What Happened?What happened in these 20 years? Why did I fall through the cracks? What did I do to deserve this?
I find myself constantly asking these questions, and I can never find answers or ways out of my situation.
I'll start from the beginning, I'm a 20 year old student, and while not a virgin, I have never had a significant relationship. I mean one where you find happiness, share your innermost thoughts and feelings, and hell, just lay in bed be happy with who ever your with.
I feel like I've been left behind, growing up in a female dominated house, with the only source of guidance in girl problems being my alcoholic father. Throw in a home life full of grief and strife, and being picked on for numerous years, I can see how I never learned to "chase girls".

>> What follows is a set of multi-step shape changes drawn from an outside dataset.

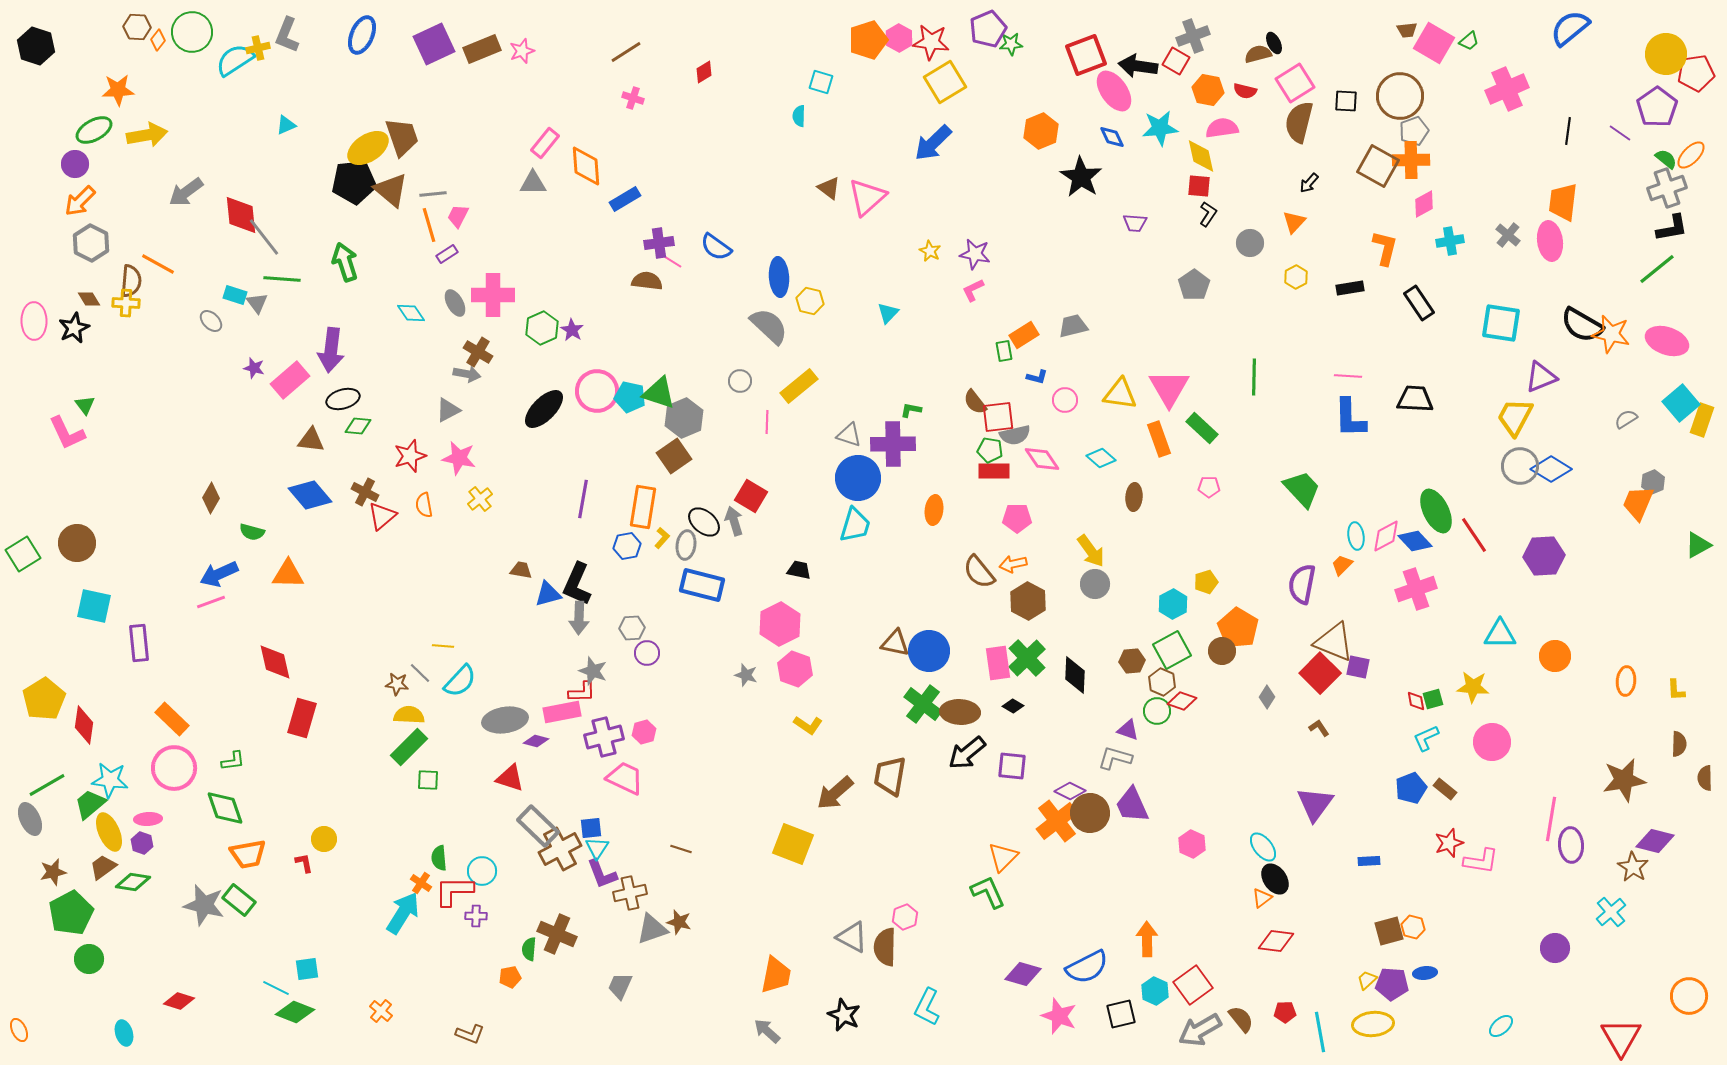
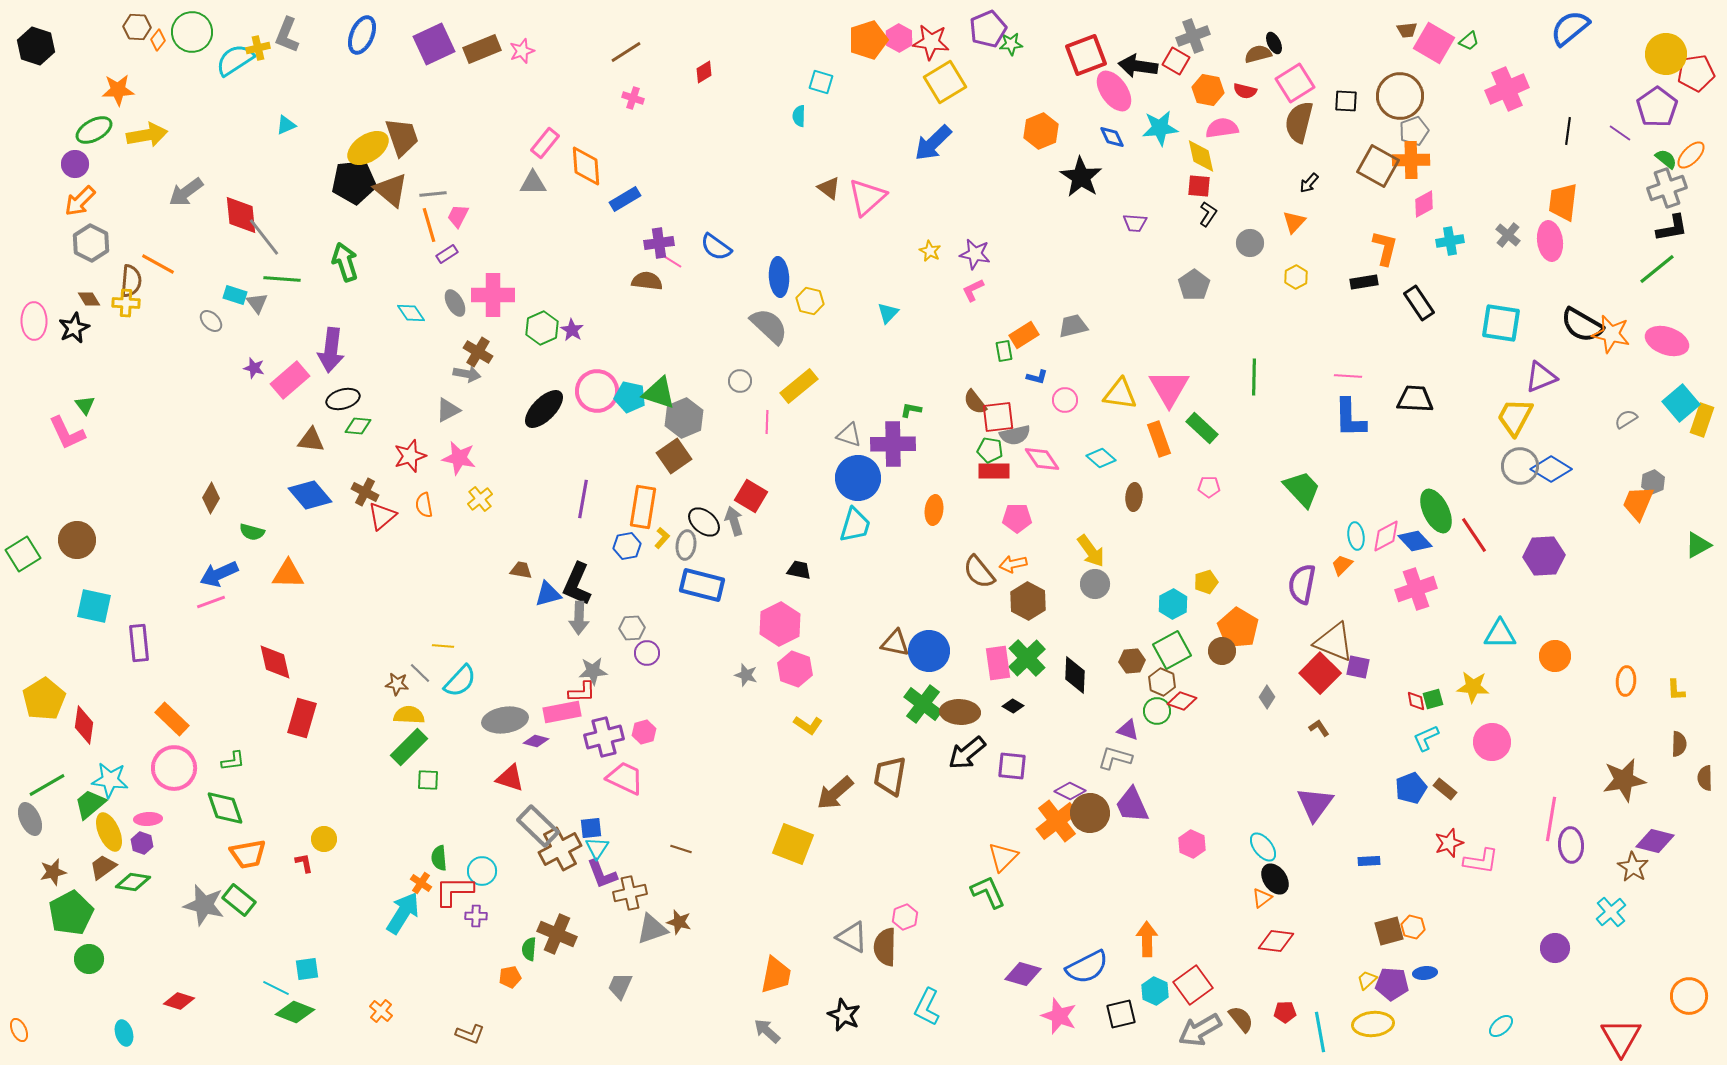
black rectangle at (1350, 288): moved 14 px right, 6 px up
brown circle at (77, 543): moved 3 px up
gray star at (593, 671): rotated 24 degrees counterclockwise
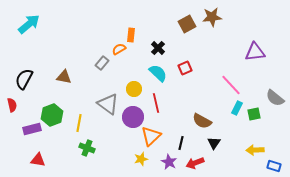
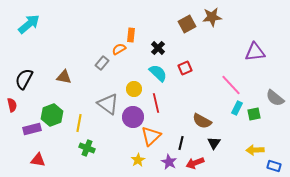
yellow star: moved 3 px left, 1 px down; rotated 16 degrees counterclockwise
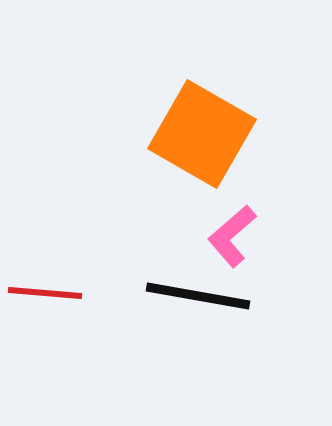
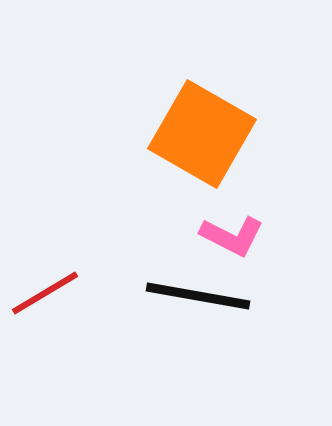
pink L-shape: rotated 112 degrees counterclockwise
red line: rotated 36 degrees counterclockwise
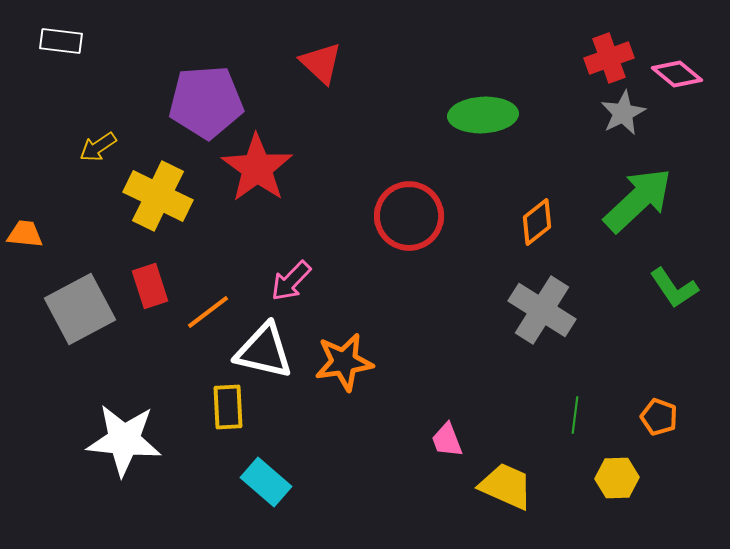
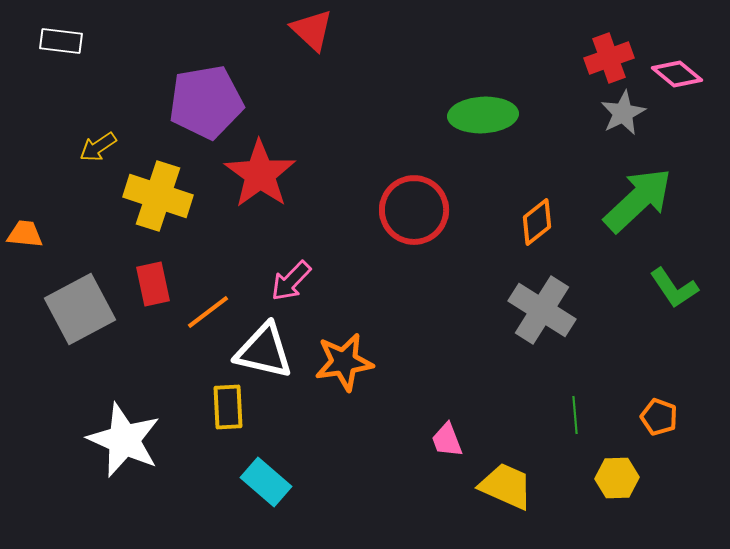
red triangle: moved 9 px left, 33 px up
purple pentagon: rotated 6 degrees counterclockwise
red star: moved 3 px right, 6 px down
yellow cross: rotated 8 degrees counterclockwise
red circle: moved 5 px right, 6 px up
red rectangle: moved 3 px right, 2 px up; rotated 6 degrees clockwise
green line: rotated 12 degrees counterclockwise
white star: rotated 18 degrees clockwise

Fast forward to age 20, I'm in college, and that's going well by the fact that I'm not failing out. I can never find anyone to go out with to meet girls in the first place (all my old friends either went to a different school, or just did what they normally did and not invite me out).
I tried a relationship, with a girl who few would call attractive, and was emotionally more ****** up than I am. After a few months of mental strife caused by this failed experiment, I leave her.
Lately it just has ben building up inside me. Today I just took it out on everyone around me and let more than a few tears loose. I can't take it, everyone finding someone and leaving me alone as time has proven to be the theme of my life.
If anyone reads this, can anyone give me some advice, some words of wisdom, or comfort? I just need someone to talk to, and I hope I found it.